Overall, after the sharp bounce into Tuesday, the subsequent late day pullback failed to bring momentum back to oversold levels.   Yet, signs of fear still look to be lacking, and no outsized volume into declining vs advancing issues.  Many are hoping for recent weakness back to the lows to hold the 200-day ma for SPX, yet the price action doesn't seem as capitulatory, and yesterday's churning near the lows all day was seen technically as more of a warning sign than a low developing.   Markets likely need to see sharp rebounds by some of the key FANG names that have outperformed during this prior uptrend, and stocks like FB and AMZN don't yet look to be on the best footing. (FB in particular still looks to weaken down to near 145 before any real low in place.  Outside this group, ETF's in XLI and XLF in particularly have not shown the sufficient downside counter-trend exhaustion to call for a low of any sort.  Yet, weakness into early next week would in fact raise fear levels, while bringing about the kind of Demark TD Countdown signals that would warrant taking a stab at buying.  For now, it's still premature and extreme selectivity is needed when trying to fight this downside volatility. 

Additional charts and thoughts below.

The NY FANG index is down to what could be near-term support to buy dips.  However, much of this looks to revolve around AMZN, and GOOGL, the latter which has sold off to near February lows, vs thinking FB, and/or NFLX are at any type of meaningful bottom  This Ichimoku Cloud chart however, does seem to suggest support in this daily chart, while a TD Buy Setup (9 consecutive closes under the lows of the close from four prior) is now in place, right at the level of the trend from last Fall.   This might at a minimum, allow the FANG basket to stabilize and try to turn higher, and one should watch this carefully in the days ahead.  While the price action in the indices seems to warrant more weakness, if it is selective while Technology can outperform, this would give a decent signal to the possibility of an upcoming turn back higher.  


Both XLI and XLF give some compelling reasons as to why it remains a bit early to consider buying dips on this equity pullback.  Patterns have not been convincing of any sort of low at hand and further weakness looks probable which should test $72, or even $71.50 in XLI before any real low.   Demark Countdowns show a current 11 count, which should lead to pullbacks to new weekly lows before any sort of low likely is at hand into next week.  For now, this churning isn't seen as bullish price action. 

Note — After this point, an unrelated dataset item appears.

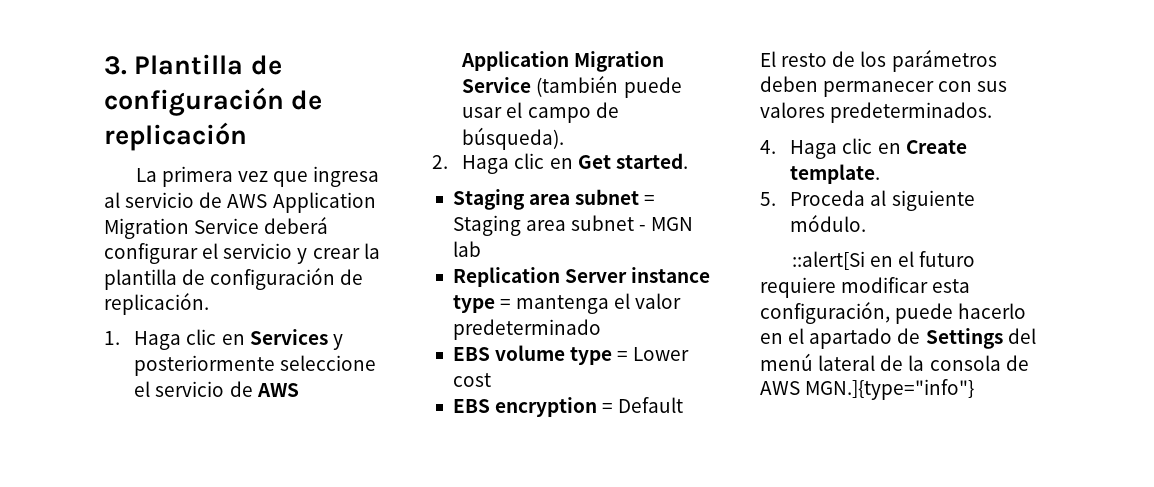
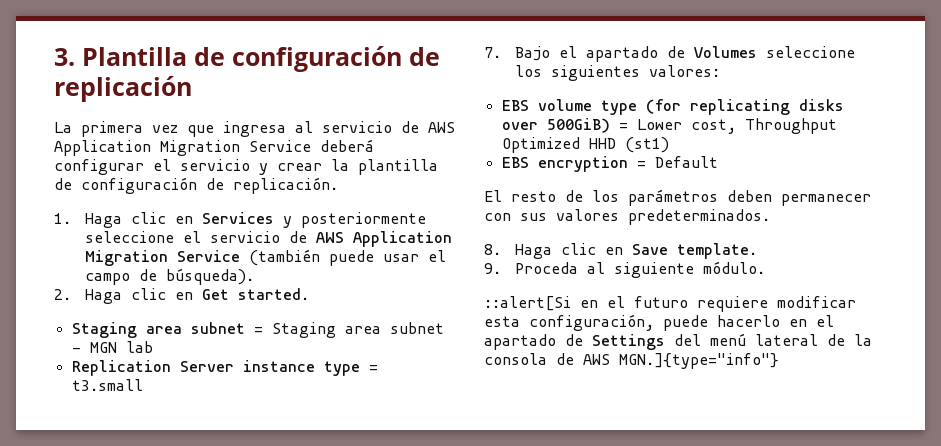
[516,293,682,314] [452,319,601,340] [452,345,690,365] [452,373,491,387] mantenga el valor predeterminado // EBS volume type = Lower cost -> [71,379,143,391] [484,46,855,62] [514,65,720,81] [501,99,844,115] [501,118,837,134] [501,137,669,153] t3.small // 7. Bajo el apartado de Volumes seleccione los siguientes valores: // EBS volume type (for replicating disks over 500GiB) = Lower cost, Throughput Optimized HHD (st1)
[760,138,967,159] 4. Haga clic en Create -> [484,243,668,259] 8. Haga clic en Save
[760,192,776,206] 5. -> [484,263,501,274] 9.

OIH- The Oil services ETF by VanEck Vectors made a fairly important breakdown yesterday which still argues for a bit more weakness in this sector, as the minor trend from early February was violated as of yesterday's close.   TD signals remain at least 2-3 days away, so this structural weakness likely will follow-through a bit in the upcoming days into next week before any sort of low.  Pattern-wise, this lackadaisical consolidation in the last month looks completely different from WTI Crude, this divergence likely could lead to WTI peaking out sometime in the next few months and following suit to what Energy stocks have done of late.  Looking back at this pattern since last Fall, the severe downturn violated this uptrend from August and churned sideways before today's breakdown, which likely leads to additional weakness.  Bottom line, this still looks premature to consider buying Energy, and yesterday's breakdown looks like a negative, technically.